The film contains no discernible LGBTQ+ characters or explorations of non-heteronormative identities. The narrative focus remains strictly on the survival of the immediate biological family unit.

Gender Representation

Fair

While men initially act as protectors, the film deconstructs these roles through extreme trauma. Women avoid being passive victims by engaging in active, brutal confrontations, though the dialogue lacks gendered nuance.

Racial & Ethnic Diversity

Limited

The protagonist group is a homogeneous white American family. The narrative operates within a closed, isolated ecosystem that does not engage with broader multicultural dynamics or intentional ethnic blending.

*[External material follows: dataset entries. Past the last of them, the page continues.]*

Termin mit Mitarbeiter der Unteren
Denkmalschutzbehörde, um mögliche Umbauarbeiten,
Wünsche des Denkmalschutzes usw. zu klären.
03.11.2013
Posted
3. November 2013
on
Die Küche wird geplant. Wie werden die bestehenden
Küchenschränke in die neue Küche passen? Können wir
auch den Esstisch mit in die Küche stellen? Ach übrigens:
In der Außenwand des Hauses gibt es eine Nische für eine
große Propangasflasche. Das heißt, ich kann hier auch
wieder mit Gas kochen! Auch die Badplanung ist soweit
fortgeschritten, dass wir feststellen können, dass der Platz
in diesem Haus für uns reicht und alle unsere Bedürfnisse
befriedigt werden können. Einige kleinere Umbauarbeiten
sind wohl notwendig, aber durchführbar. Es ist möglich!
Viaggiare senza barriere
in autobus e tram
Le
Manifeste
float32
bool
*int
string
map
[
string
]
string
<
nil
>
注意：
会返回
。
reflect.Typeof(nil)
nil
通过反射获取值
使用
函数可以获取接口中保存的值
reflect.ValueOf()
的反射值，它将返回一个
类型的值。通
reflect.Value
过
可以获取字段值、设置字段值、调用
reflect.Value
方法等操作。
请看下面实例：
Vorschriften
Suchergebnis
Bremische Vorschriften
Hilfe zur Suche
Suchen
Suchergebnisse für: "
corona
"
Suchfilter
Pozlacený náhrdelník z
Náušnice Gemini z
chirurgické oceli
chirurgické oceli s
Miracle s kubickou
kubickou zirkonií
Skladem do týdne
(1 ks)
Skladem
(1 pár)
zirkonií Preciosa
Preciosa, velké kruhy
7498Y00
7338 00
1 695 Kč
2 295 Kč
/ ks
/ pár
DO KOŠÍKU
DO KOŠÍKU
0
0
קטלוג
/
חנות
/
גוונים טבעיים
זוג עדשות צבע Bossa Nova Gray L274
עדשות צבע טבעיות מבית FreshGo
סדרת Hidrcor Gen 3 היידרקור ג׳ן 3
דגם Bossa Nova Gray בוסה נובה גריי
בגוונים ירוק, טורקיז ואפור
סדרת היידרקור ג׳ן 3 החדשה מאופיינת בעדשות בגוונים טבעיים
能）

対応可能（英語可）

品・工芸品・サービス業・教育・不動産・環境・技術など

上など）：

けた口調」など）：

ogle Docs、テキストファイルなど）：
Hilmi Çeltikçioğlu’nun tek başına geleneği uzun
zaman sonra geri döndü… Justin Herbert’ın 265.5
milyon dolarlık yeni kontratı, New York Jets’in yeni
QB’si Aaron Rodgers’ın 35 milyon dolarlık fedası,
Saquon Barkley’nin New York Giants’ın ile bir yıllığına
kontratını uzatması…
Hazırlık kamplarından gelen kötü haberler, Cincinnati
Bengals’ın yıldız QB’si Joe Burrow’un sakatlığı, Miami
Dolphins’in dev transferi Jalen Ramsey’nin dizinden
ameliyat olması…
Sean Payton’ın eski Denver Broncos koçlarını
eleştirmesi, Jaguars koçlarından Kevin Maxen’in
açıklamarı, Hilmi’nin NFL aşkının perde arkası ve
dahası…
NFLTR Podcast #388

Religious & Cultural Diversity

Good

The film critiques Western institutional authority by framing the wasteland as a byproduct of government nuclear testing. It blurs the line between civilized travelers and mutant antagonists through shared primal violence.

Disability Representation

Limited

Characters with physical impairments and mutations are present, but these depictions lean toward the monstrous. Mutations serve as horror metaphors for systemic negligence rather than exploring lived experiences of disability.

Strengths

  • Subverts the stable Western family archetype through extreme survival scenarios.
  • Provides a sharp critique of Western institutional authority and government negligence.
  • Forces female characters into active, brutal roles rather than passive victimhood.

Areas for Improvement

  • Lacks racial and ethnic diversity, focusing on a homogeneous white family.
  • Features no LGBTQ+ representation or non-heteronormative identities.
  • Uses physical disability and mutation primarily as horror tropes rather than lived experience.

AI Analysis

The film prioritizes visceral survivalism over demographic breadth. It relies on traditional horror tropes but subverts them by positioning the family within a landscape of state-sponsored biological consequence. While the work scores low in traditional metrics like race and LGBTQ+ representation, it offers complexity through its critique of Western institutions. The desert setting serves as a critique of military experimentation and the failure of the state. Ultimately, the film deconstructs the stable Western family archetype. It presents a world where traditional social contracts collapse, leaving only the raw impulse for survival.